Another limitation of our study was the fact that the quality of our results depends on the accuracy of the Clarity system. The Clarity system has the advantage of not requiring fiducial markers implantation or additional hardware installation and no radiation exposure [38]. The disadvantage of the Clarity system is operator dependence [15]. In our study, every operator had received the training of this system in advance. Zhou et al. [39] investigated the discrepancy between the Clarity system and CBCT as the positioning device. The average (± SD) discrepancies were − 0.03 ± 5.22 mm, 0.18 ± 2.87 mm, and 0.31 ± 4.37 mm in the SI, LR, and AP directions, respectively when the Clarity was transperineally used. Grimwood et al. [38] reported that the median difference between Clarity-defined intrafractional marker locations and portal-imaged marker locations was 0.6 mm. Biston et al. [40] also reported that the mean differences between intrafractional displacements observed on patients with the Clarity system and the intraprostatic electromagnetic transmitters were ≤ 0.55 mm in all directions except for one patient.
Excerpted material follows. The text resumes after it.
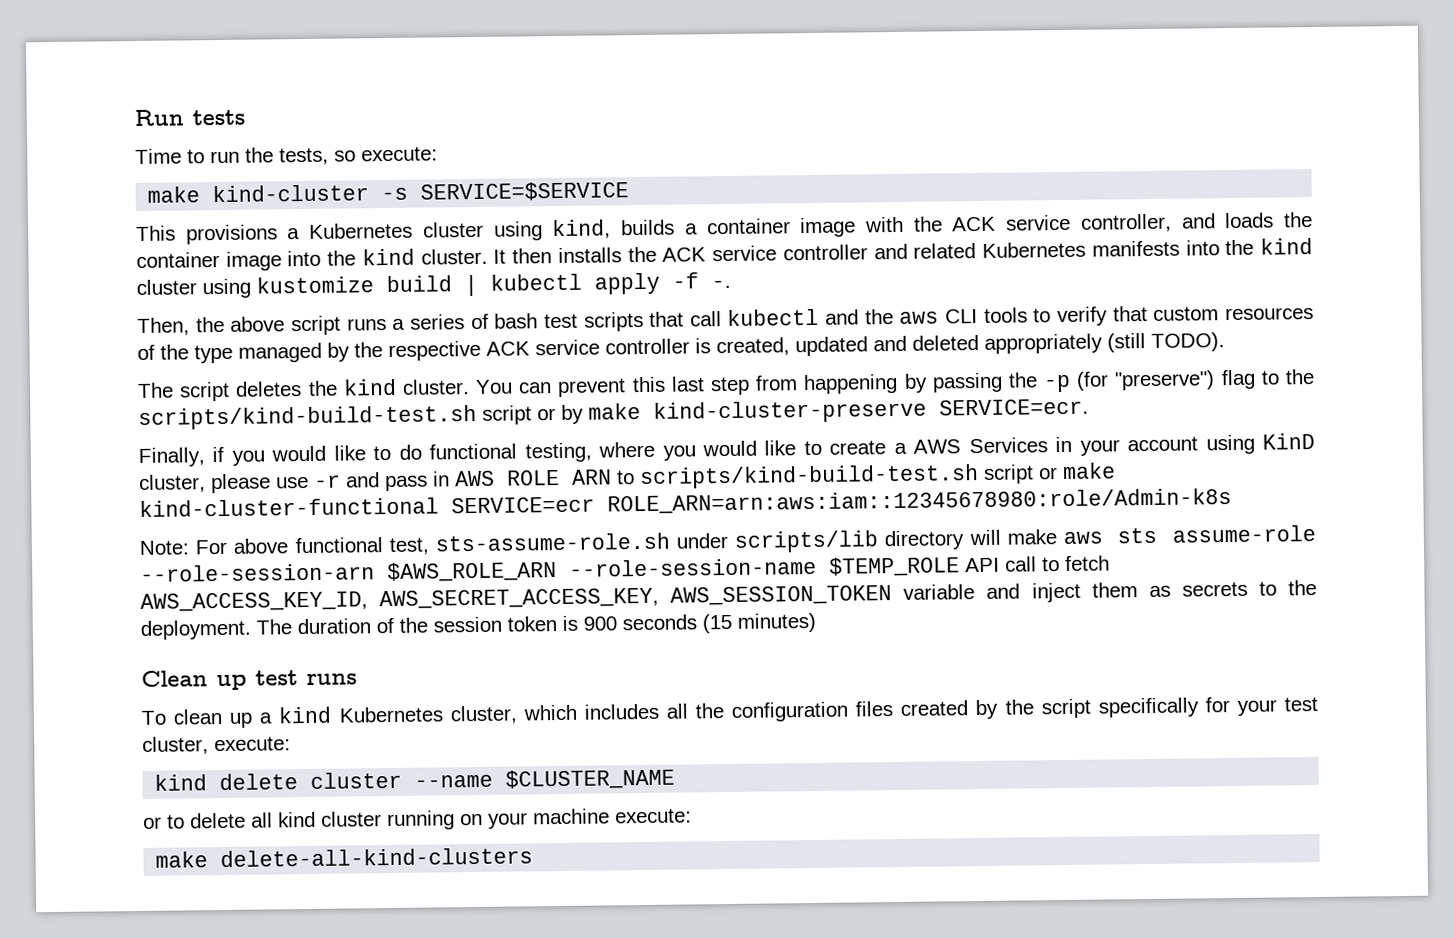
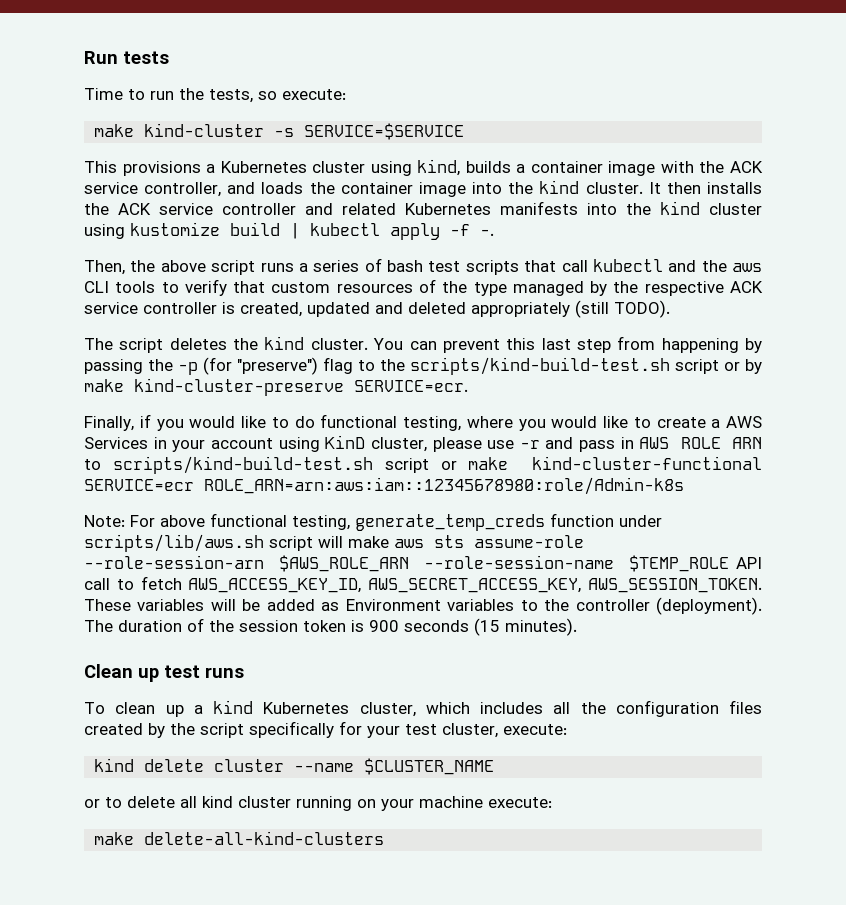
[388,530,965,556] test, sts-assume-role.sh under scripts/lib directory -> [292,513,662,531] [84,534,313,552] testing, generate_temp_creds function under scripts/lib/aws.sh script
[670,580,1317,606] [140,619,251,640] AWS_SESSION_TOKEN variable and inject them as secrets to the deployment. -> [588,578,762,593] [84,597,762,615] AWS_SESSION_TOKEN. These variables will be added as Environment variables to the controller (deployment).
[737,612,816,633] minutes) -> [505,618,577,636] minutes).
The other limitation was small sample size, in particular the spacer group. Most characteristics were similar between the two groups, but the rectum volume was smaller in the spacer group, which may be due to accidental bias. However, rectum volume was not the independent risk factor of the MIDs according to the multivariate analysis.

Conclusions

Our findings suggest that maximum intrafractional prostate motion during VMAT-SBRT was larger in patients with hydrogel spacer injection in the superior and anterior directions. Since this difference seemed not to disturb the dosimetric advantage of the hydrogel spacer, we do not recommend routine avoidance of the hydrogel spacer use. Further studies are expected in order to clarify the cause that prostate in patients with hydrogel spacer tends to move during RT, and to find other factors related to intrafractional prostate motion.